Number of ECTS credits allocated: 9

Prerequisites: Extensive knowledge of mathematical analysis, physics and statistics.
Course unit contents: Introduction in geomatics: overview on principles of Geodesy, Topography and Cartography; instruments for topographic surveying, GPS positioning, processing of data acquired.
Principles of photogrammetry and Lidar.
The role of photogrammetry in mapping applications (image acquisition and image measurement). Mathematical relationships between image and object space. Direct and inverse problems of projective and similarity coordinate transformations. Conditions of collinearity and coplanarity. Orientation procedures (Interior, Exterior, Relative and Absolute). Measurement and correction of image coordinates. Stereo-model formation and error analysis. Various mathematical models strip and block adjustments. Project planning. Principles of Lidar: TLS and ALS. Time Of Flight versus based on phase measuring systems. Characteristics of instruments.

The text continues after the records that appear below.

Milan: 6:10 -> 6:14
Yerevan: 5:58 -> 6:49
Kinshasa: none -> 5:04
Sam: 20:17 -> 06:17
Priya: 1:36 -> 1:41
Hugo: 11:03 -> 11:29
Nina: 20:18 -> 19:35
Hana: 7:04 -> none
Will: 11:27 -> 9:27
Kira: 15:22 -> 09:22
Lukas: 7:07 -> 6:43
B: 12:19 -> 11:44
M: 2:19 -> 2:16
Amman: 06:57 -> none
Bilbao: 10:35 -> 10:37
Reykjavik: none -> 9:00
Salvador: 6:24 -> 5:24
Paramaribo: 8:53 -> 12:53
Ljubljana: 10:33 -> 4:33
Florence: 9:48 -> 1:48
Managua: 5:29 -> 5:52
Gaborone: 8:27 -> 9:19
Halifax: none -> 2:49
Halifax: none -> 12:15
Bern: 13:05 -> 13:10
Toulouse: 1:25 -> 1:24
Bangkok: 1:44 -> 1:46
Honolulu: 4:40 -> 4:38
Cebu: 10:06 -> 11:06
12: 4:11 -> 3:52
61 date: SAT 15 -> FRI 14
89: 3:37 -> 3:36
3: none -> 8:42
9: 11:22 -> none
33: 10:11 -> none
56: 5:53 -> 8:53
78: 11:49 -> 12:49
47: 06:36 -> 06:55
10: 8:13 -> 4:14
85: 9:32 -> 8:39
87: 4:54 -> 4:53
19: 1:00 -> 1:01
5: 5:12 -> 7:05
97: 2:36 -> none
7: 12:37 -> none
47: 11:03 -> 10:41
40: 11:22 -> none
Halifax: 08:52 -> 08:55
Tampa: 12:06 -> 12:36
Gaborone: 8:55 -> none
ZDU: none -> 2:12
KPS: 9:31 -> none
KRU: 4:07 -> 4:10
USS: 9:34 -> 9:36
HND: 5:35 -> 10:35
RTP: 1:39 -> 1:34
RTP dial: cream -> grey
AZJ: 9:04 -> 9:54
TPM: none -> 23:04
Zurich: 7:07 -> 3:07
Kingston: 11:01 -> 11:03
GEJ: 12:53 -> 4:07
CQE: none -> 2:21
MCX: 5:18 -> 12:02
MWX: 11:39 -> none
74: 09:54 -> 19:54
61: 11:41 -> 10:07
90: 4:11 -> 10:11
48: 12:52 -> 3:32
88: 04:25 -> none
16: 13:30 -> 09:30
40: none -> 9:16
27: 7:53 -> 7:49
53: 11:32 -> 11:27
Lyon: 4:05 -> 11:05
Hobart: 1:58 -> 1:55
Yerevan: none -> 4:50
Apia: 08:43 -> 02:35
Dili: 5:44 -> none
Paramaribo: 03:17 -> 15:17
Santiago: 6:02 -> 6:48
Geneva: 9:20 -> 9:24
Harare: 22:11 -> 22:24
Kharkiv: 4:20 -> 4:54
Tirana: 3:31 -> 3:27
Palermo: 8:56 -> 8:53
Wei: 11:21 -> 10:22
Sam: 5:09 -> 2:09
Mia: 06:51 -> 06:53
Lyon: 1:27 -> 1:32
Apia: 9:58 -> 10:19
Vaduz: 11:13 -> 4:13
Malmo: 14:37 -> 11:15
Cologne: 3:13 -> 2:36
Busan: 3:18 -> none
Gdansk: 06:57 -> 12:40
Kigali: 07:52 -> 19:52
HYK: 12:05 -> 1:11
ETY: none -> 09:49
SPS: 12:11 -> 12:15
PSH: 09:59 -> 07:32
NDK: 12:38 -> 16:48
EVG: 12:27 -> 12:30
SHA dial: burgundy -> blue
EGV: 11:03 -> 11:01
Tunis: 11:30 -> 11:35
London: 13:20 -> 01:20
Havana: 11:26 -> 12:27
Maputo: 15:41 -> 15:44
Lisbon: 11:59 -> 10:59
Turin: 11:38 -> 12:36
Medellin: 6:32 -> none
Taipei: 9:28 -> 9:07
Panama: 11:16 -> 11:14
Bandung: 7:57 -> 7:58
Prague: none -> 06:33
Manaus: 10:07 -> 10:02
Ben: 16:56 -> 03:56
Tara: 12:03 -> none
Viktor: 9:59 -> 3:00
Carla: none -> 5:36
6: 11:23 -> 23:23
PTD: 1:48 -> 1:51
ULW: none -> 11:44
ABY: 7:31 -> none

Digital Terrain Modelling.
Digital Terrain Modelling (DTM, DEM, DSM, DTMM) concepts and their implementation and applications in geomatics engineering and other disciplines. Emphasis will be on mathematical techniques used in the acquisition (e.g. photogrammetric data capture, digitized cartographic data sources capturing, other methods: InSAR, and laser altimeters) processing, storage, manipulation, and applications of DTM. Models of DTM (Grids, Contours, and TINS). Surface representation from point data using moving averages, linear projection, and Kriging techniques. Grid resampling methods and search algorithms used in gridding and interpolation. DTM derivatives (slope maps, aspect maps, viewsheds, and watershed). Applications of DTM in volume computation, orthophotos and drainage networks.
High-precisions surveys.
Instrument systems and procedures for high-precision surveys: precise levels, high-precision total stations. High-precision industrial surveys: computation of three-dimensional orientations and rotations by autoreflection and autocollimation; computation of three-dimensional coordinates and coordinate changes by total station methods, scale bar on target methods, digital camera methods, laser scanner methods; systematic errors and their control; geometric form fitting. Case studies in high precision surveys.